Ripping the Perl Perforce repository

brian_d_foy on 2007-09-22T05:19:00

Today I had my first successful run of git-p4raw, a program I have been working on recently that imports a Perforce repository from its raw back-end data files.

The program is actually quite simple, and its approach was inspired by a conversation between myself and Gurusamy Sarathy. Perforce keeps these "checkpoint" and "journal" files which have inside them all of the metadata that it tracks. The file content itself is stored in RCS files which are otherwise uninteresting. So, the program loads this data into tables, throws a few constraints on the tables to confirm my suspicions of how the schema works, and then sets about mining changesets from the tables. As there is MD5 information in the database (for most files, anyway), integrity can be assured along the way and as a result I am very confident that this will be the cleanest conversion yet.

I still have some work to do:

  1. It might be possible to represent some of the branch cross-merges in the history as real merges in git.
  2. the 5.004 to 5.004_04 series (Tim Bunce's early maintenance work) is currently represented in Perforce as only 5 changes. I'd like to expand that as I have done with the other pre-perforce series
  3. Many changes have embedded author attribution that should be copied into the git "author" field of the commits, so that OHLOH etc has the best information.
  4. Final rewriting to glue the old history onto the new.

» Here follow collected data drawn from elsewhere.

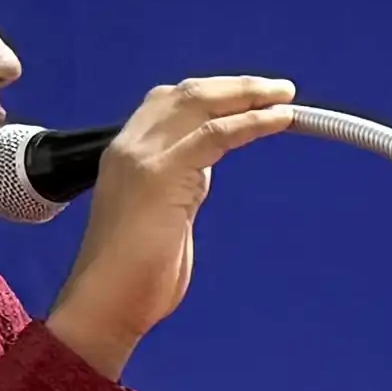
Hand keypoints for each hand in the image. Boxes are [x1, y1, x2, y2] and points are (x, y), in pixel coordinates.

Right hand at [40, 74, 303, 373]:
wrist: (105, 303)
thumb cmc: (133, 276)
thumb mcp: (159, 216)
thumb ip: (178, 185)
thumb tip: (204, 168)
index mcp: (125, 154)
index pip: (169, 104)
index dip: (213, 94)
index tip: (250, 97)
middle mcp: (130, 146)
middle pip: (187, 94)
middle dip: (235, 87)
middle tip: (279, 88)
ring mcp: (143, 157)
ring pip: (200, 104)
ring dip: (248, 95)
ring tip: (285, 95)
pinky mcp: (162, 174)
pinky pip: (215, 134)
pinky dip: (251, 122)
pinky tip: (279, 119)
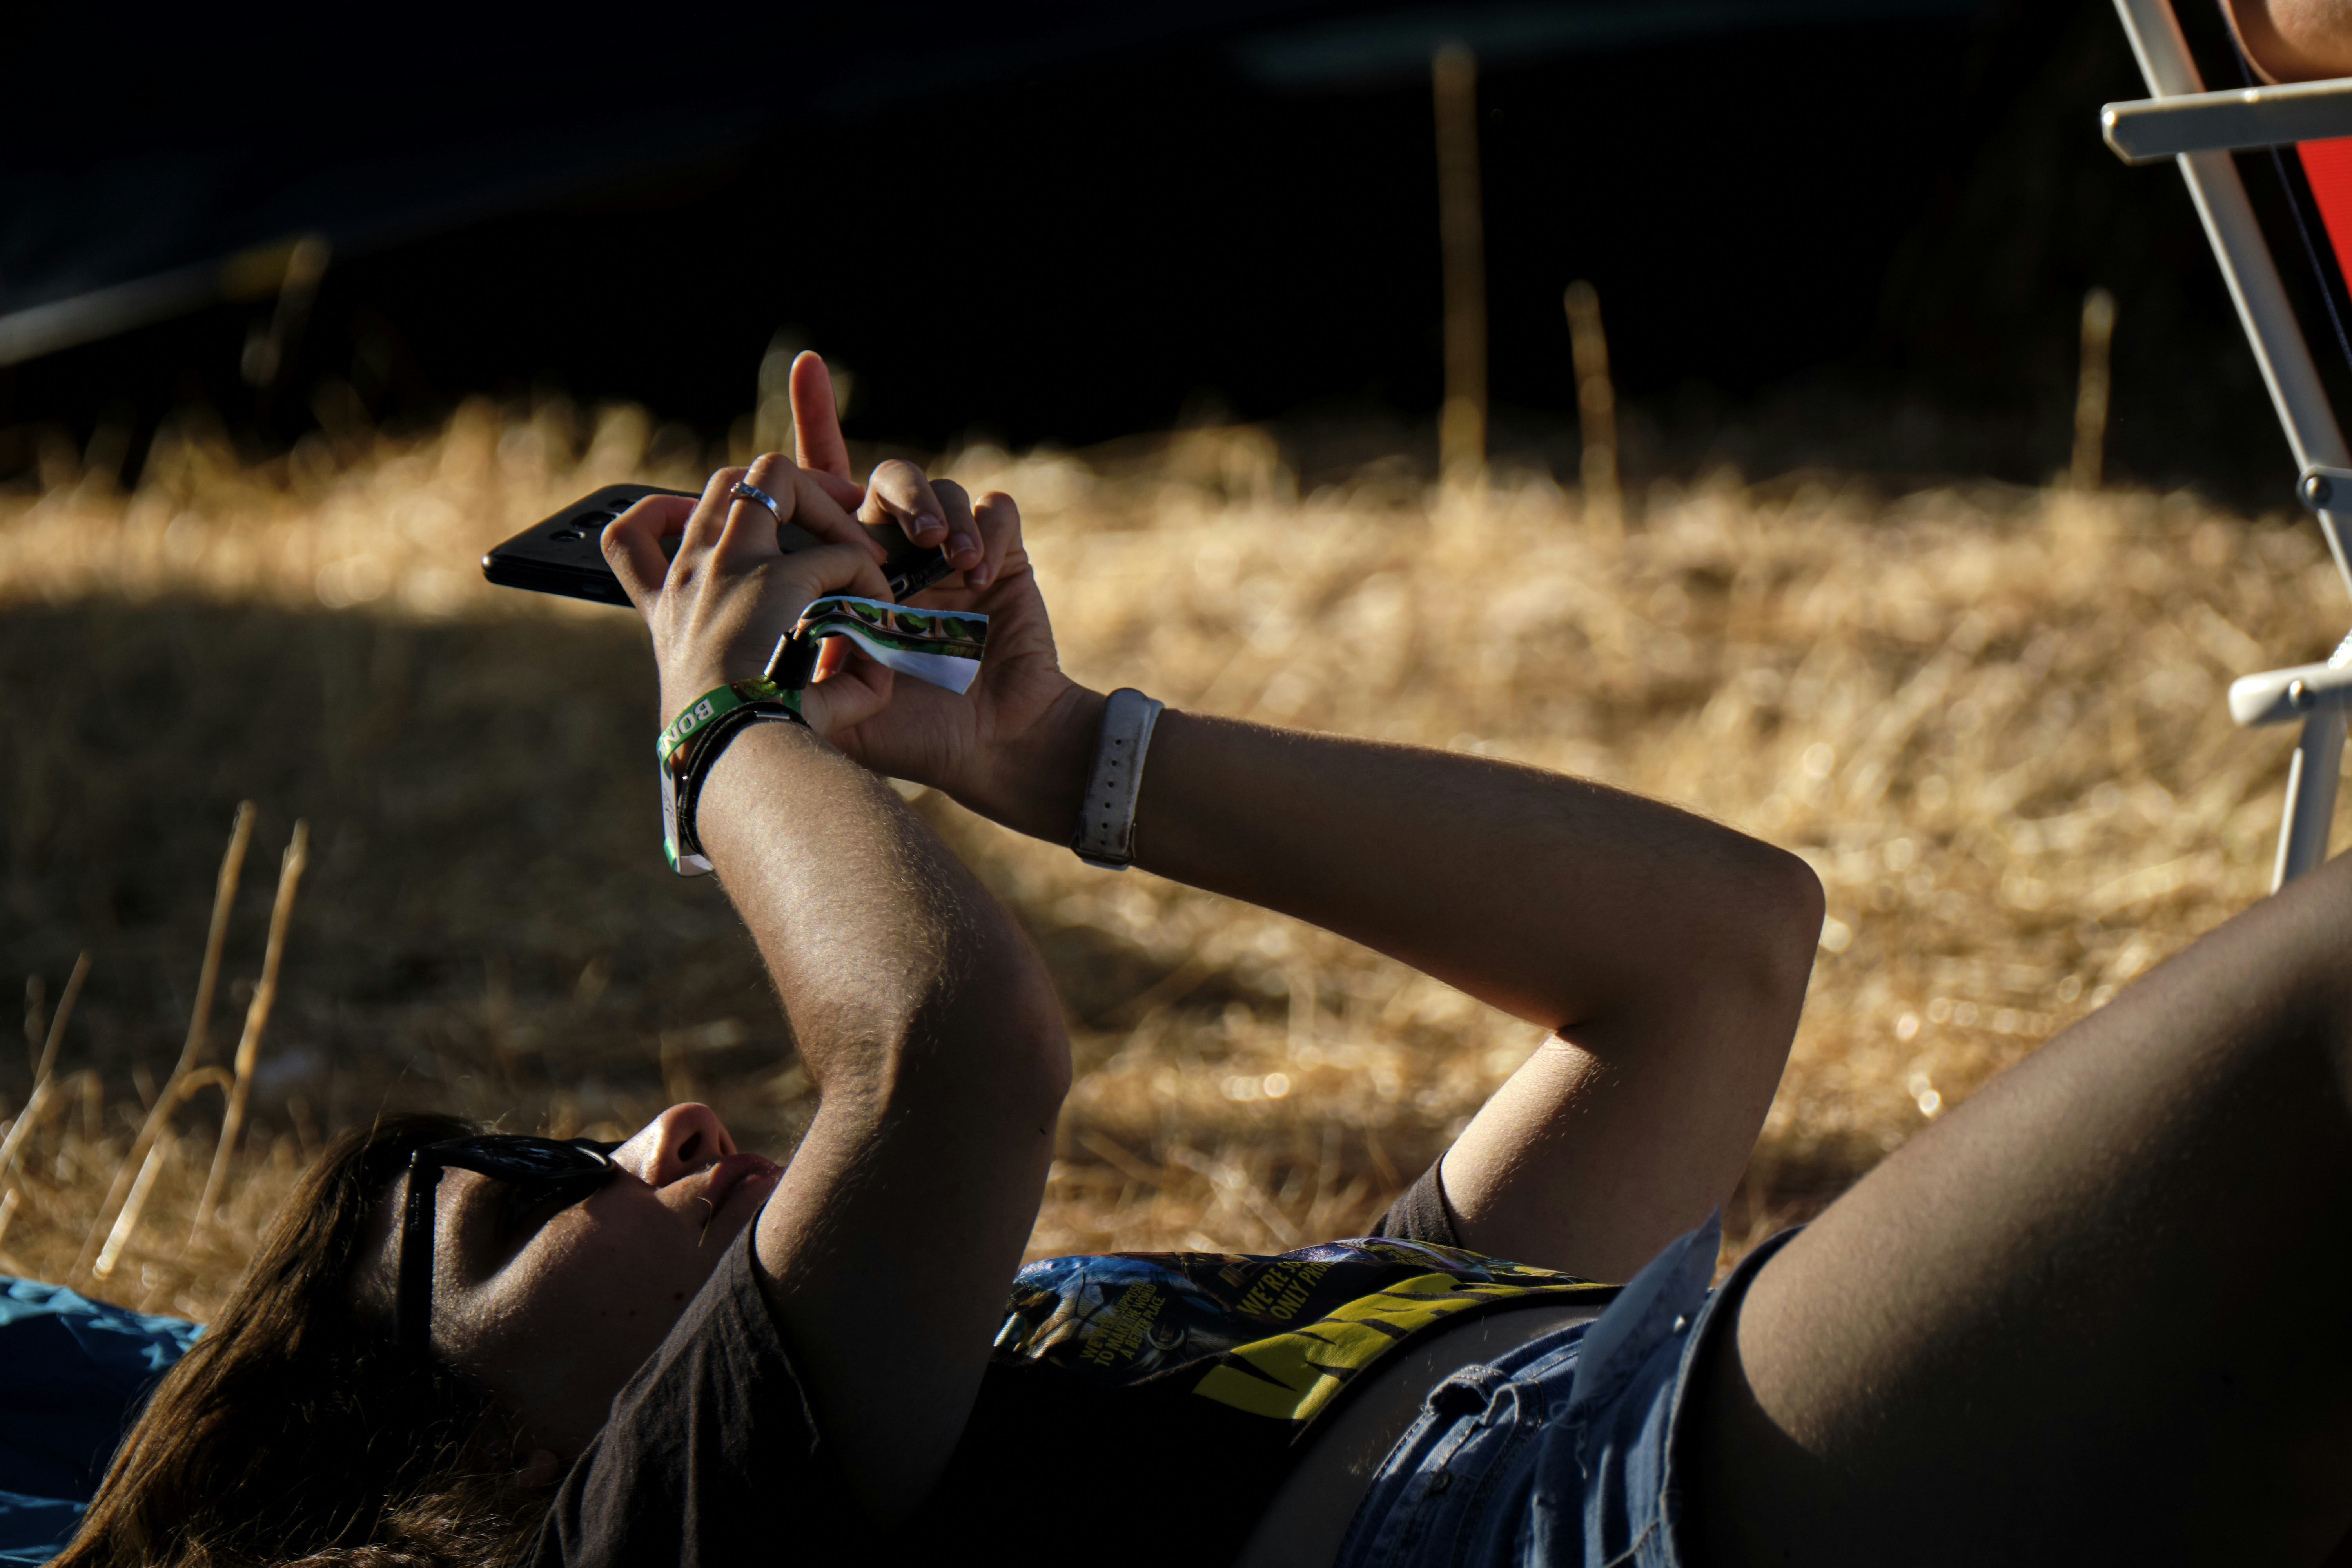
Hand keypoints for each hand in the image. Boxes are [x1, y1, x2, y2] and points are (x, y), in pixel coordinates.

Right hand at [601, 455, 895, 735]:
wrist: (735, 758)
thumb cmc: (736, 747)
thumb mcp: (730, 700)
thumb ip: (770, 664)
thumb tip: (839, 654)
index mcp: (670, 610)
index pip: (630, 538)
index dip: (666, 509)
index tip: (708, 518)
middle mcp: (692, 576)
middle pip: (724, 482)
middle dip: (783, 487)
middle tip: (833, 514)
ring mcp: (731, 566)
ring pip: (774, 479)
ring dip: (825, 506)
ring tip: (861, 550)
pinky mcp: (780, 579)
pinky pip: (841, 553)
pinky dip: (867, 574)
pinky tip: (880, 611)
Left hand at [785, 353, 1098, 830]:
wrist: (990, 750)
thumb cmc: (911, 732)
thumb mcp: (829, 697)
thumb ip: (790, 656)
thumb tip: (756, 609)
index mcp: (849, 569)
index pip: (823, 484)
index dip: (817, 420)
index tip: (807, 364)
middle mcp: (897, 550)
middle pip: (881, 476)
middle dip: (891, 495)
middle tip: (901, 541)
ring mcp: (950, 551)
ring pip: (936, 487)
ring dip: (935, 513)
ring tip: (947, 561)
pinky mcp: (1003, 555)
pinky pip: (993, 507)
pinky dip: (986, 530)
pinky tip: (980, 575)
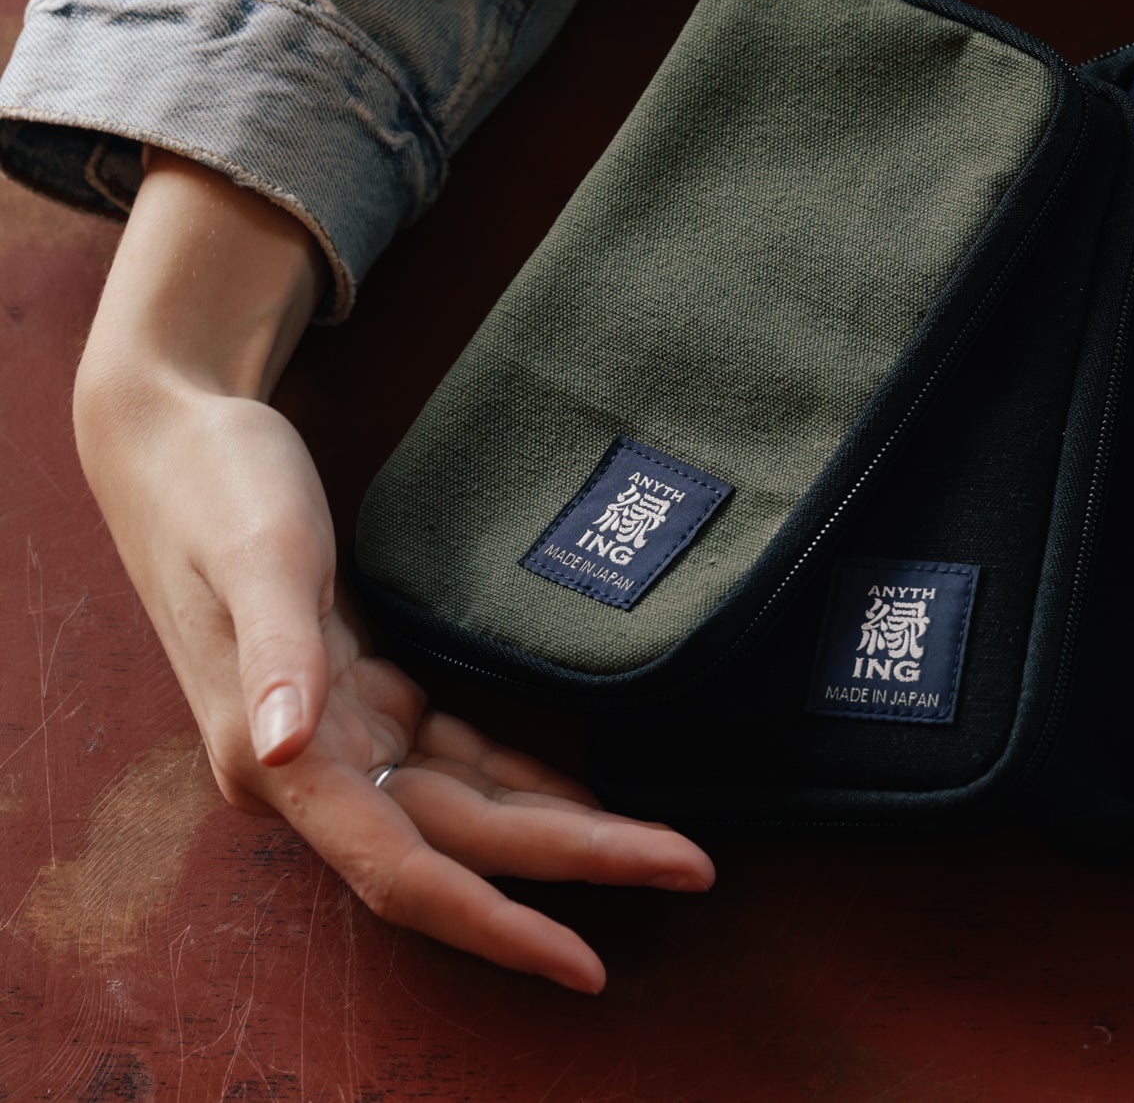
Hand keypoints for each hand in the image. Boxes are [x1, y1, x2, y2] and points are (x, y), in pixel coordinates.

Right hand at [75, 152, 712, 992]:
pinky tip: (586, 797)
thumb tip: (286, 747)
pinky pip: (458, 760)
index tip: (584, 959)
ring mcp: (341, 735)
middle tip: (694, 866)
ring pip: (469, 810)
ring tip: (666, 845)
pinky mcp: (364, 692)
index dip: (497, 922)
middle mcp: (312, 767)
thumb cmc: (216, 486)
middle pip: (463, 845)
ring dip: (564, 833)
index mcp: (281, 758)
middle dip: (578, 863)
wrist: (178, 435)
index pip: (407, 871)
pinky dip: (525, 783)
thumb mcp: (253, 553)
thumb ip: (276, 651)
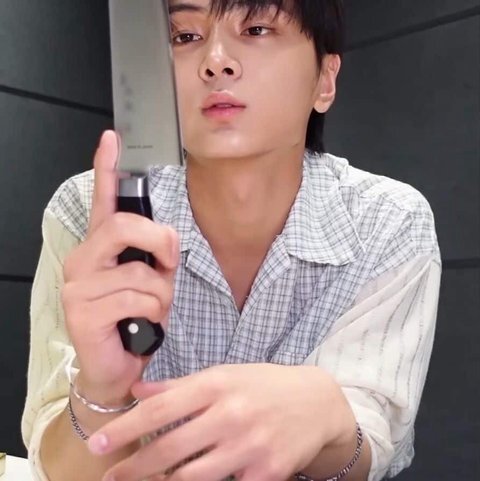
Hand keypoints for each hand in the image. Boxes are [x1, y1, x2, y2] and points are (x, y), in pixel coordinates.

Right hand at [61, 130, 179, 402]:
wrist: (117, 366)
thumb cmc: (135, 318)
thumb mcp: (153, 280)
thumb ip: (156, 256)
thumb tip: (167, 241)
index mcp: (101, 247)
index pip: (103, 201)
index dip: (106, 168)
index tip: (112, 138)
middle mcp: (83, 258)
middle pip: (124, 226)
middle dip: (160, 242)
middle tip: (170, 263)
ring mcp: (78, 284)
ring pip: (140, 272)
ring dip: (162, 294)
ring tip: (154, 310)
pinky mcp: (82, 310)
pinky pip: (137, 298)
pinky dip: (155, 313)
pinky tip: (143, 325)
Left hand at [87, 364, 352, 480]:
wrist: (316, 402)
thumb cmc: (264, 384)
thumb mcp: (224, 374)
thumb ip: (180, 385)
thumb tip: (138, 391)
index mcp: (218, 384)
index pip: (161, 408)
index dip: (126, 428)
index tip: (99, 442)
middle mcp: (231, 415)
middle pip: (170, 448)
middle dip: (134, 466)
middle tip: (110, 476)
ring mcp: (250, 447)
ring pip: (192, 477)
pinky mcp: (266, 474)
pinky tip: (190, 480)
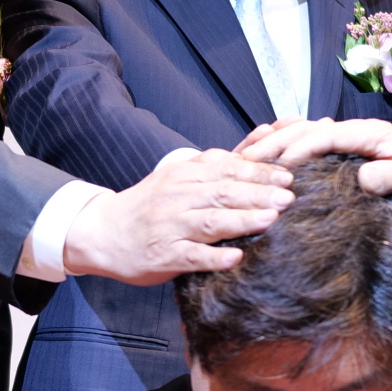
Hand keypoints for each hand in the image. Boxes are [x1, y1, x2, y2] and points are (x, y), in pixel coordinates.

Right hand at [61, 149, 292, 286]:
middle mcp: (178, 196)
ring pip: (210, 221)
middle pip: (223, 192)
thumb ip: (225, 159)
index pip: (227, 168)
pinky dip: (213, 257)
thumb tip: (267, 132)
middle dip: (258, 193)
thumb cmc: (152, 205)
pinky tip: (234, 258)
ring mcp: (170, 226)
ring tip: (270, 221)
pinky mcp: (164, 254)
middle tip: (289, 197)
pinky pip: (191, 255)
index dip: (259, 171)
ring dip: (241, 220)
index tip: (289, 174)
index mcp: (186, 174)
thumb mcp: (184, 174)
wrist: (102, 232)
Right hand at [236, 117, 391, 199]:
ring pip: (298, 133)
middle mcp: (352, 130)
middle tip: (245, 163)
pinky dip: (279, 146)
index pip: (324, 136)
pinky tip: (260, 158)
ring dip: (271, 145)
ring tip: (243, 161)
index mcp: (368, 133)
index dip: (299, 150)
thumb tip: (363, 179)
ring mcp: (344, 137)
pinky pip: (303, 141)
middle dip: (273, 144)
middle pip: (303, 130)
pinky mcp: (340, 148)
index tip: (279, 169)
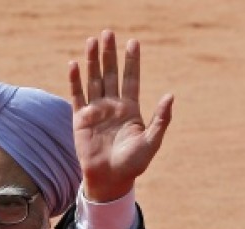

I look forward to announcing the completion of this work! It's been a long, hard slog! :)


Goals

kwilliams on 2007-09-23T13:12:59

Is there a summary of your goals somewhere? I'm wondering whether the main point is to convert the perl repo, or to produce a general p4->git tool and the perl repo is just a test case.

  -Ken

Re:Goals

mugwumpjism on 2007-09-24T11:23:30

Originally I was focused entirely on the Perl repository conversion. However I decided for this re-write to keep the pure perforce export stuff separate from subsequent Perl-specific rewriting.

So, the tool should end up generally useful for other people - but doesn't try to do anything with various Perforce features like client specs (important for some people) and its branch auto-detection and creation algorithm may not be appropriate for all repository layouts.